Rita Salerno Sánchez “¡Aplaudían!… ahora, como siempre, cosecharán tempestades”

chavez-mural-venezuelaEl problema es que tuvieron 17 años en el Poder. Detentaron TODO el Poder y fueron injustos, atropelladores, perseguidores. No entendieron que todo gobierno tiene una oposición y que se convive democráticamente con ella.

Durante 17 años aplaudían cuando iban a freir las cabezas en aceite, cuando “olía a formol”, cuando decían “exprópiese” y no le pagaban al expropiado. Aplaudían cuando para burlar los resultados electorales se creaban supra gobernaciones o supra alcaldías.

Aplaudían cuando les negaban el Situado Constitucional a las alcaldías o gobernaciones de la oposición. Aplaudían cuando trampeaban los resultados electorales y obtenían su “victoria perfecta”, cuando se tomaron zonas de Caracas como la plaza Bolívar y, en general, el Municipio Libertador.
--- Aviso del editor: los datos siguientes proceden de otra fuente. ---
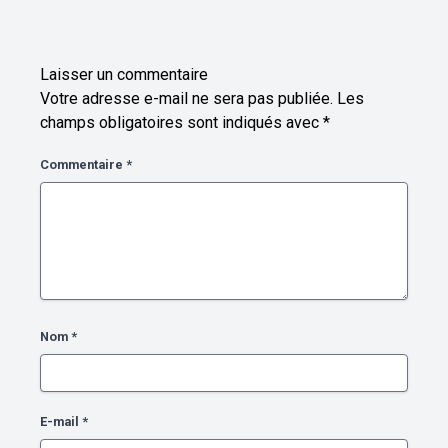
Laisser un commentaire
Votre adresse e-mail ne sera pas publiée.
Les
champs obligatoires sont indiqués avec
*
Commentaire
*
Nom
*
E-mail
*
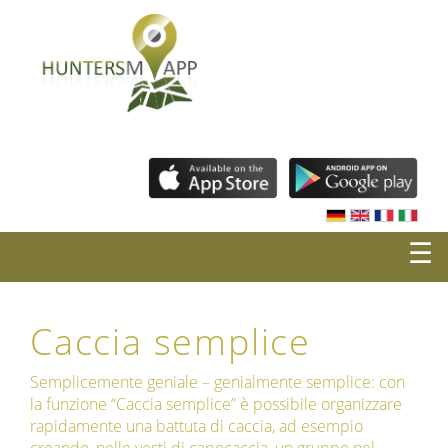
☰
Caccia semplice
Semplicemente geniale – genialmente semplice: con
la funzione “Caccia semplice” è possibile organizzare
rapidamente una battuta di caccia, ad esempio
Aplaudían cuando el único reconocimiento electoral que se le tuvo que otorgar a la oposición lo llamaban “victoria de mierda”. Aplaudían cuando secuestraban a alcaldes, cuando violaban a una juez por impartir justicia, cuando los fascinerosos firmaban fraudulentamente por Chávez.

Aplaudían cuando le robaron las elecciones a Capriles y cuando cerraban con contramarchas toda iniciativa de protesta de la oposición. Aplaudían cuando el TSJ dijo que, aunque Chávez no estaba presente, tampoco estaba ausente.

Aplaudían cuando golpeaban a nuestros diputados en el parlamento y cuando cesaban a una diputada en sus funciones por “Traición a la Patria”. Aplaudían cuando se colocaron francotiradores en las azoteas, cuando se activaba el Plan Ávila sobre la población, cuando escondieron la renuncia de Chávez.

Aplaudían cuando les entregaban el país a los cubanos, a las Farc, a los terroristas de Hezbollá. Aplaudían cuando crearon las mafias del oro, cuando asesinaron a los mineros en cambote, cuando crearon a los pranes para aterrorizar a la población desde las cárceles.

Aplaudían cuando les quitaron a la Asamblea su mayoría calificada y cuando nombraron a su TSJ expres. Aplaudían cuando metieron preso a Leopoldo en un juicio fraudulento y amañado por razones de conciencia y aplaudían cuando nos negaron el revocatorio.

Aplaudían cuando se negaban a realizar elecciones de gobernadores y alcaldes y cuando cerraron todo camino electoral. Aplaudieron por todo. Sería imposible nombrar por cuántas cosas aplaudieron durante estos eternos 17 años.

Aplaudieron todas las maldades, todos los crímenes, todos los exhabruptos, todas las burlas, todos los enseñoriamientos de las víctimas, todas las mezquindades, todas las maldiciones, todas las persecuciones, todos los desmanes; y ahora, quienes reconocen que lo que se vive son los síntomas de una enfermedad terminal.

Ahora que saben que el fin es inminente; se separan y quieren paz. Quieren vivir en un país que los perdone y que no los persiga, como ellos lo hicieron o como ellos aplaudieron y apoyaron. Pretenden escabullir el bulto y negar que la maldad del gobierno sólo fue posible, porque hubo muchos, muchos como ellos que lo secundaron, que los apoyaron, que lo aplaudieron, que cerraron filas herméticamente con él.

Es más, aún hoy no se separan de los delitos cometidos por su gobierno, no los reconocen. Ni siquiera reconocen que los 80 y tantos muertos son del régimen, sino que responzabilizan a la oposición de estos crímenes y lo que motiva su “separación” no es el arrepentimiento de haber secundado un régimen criminal, sino que su intención es cuidar “el legado”.

Un legado que ha sido la tortura, el maltrato, la persucución, la cárcel, la muerte, el hambre, la destitución, la destrucción y el daño causado a muchos, a la mayoría, al país. Pretenden olvidar que asfixiaron a muchos, que no les permitieron expresarse en forma alguna, que no les dieron válvula de escape.

He allí el problema. Lo único distinto ahora, es que tendremos y tenemos líderes de corazón inmenso, hermoso. Verdaderos demócratas que no azuzarán a la gente como lo hizo Chávez y como también lo hace el legatario.

Aún así vendrá la violencia, pero al menos esa violencia que, inevitablemente vendrá sobre muchos, no será oficial, aunque será inevitable que muchos sufran las consecuencias de sus propios actos.

De sus propias adepciones. Y ¡ojo! no estoy haciendo apología del delito, ni promocionando linchamientos, sólo estoy vislumbrando lo que vendrá, porque es de anteojitos saber, que el que siembra vientos, siempre terminará cosechando tempestades.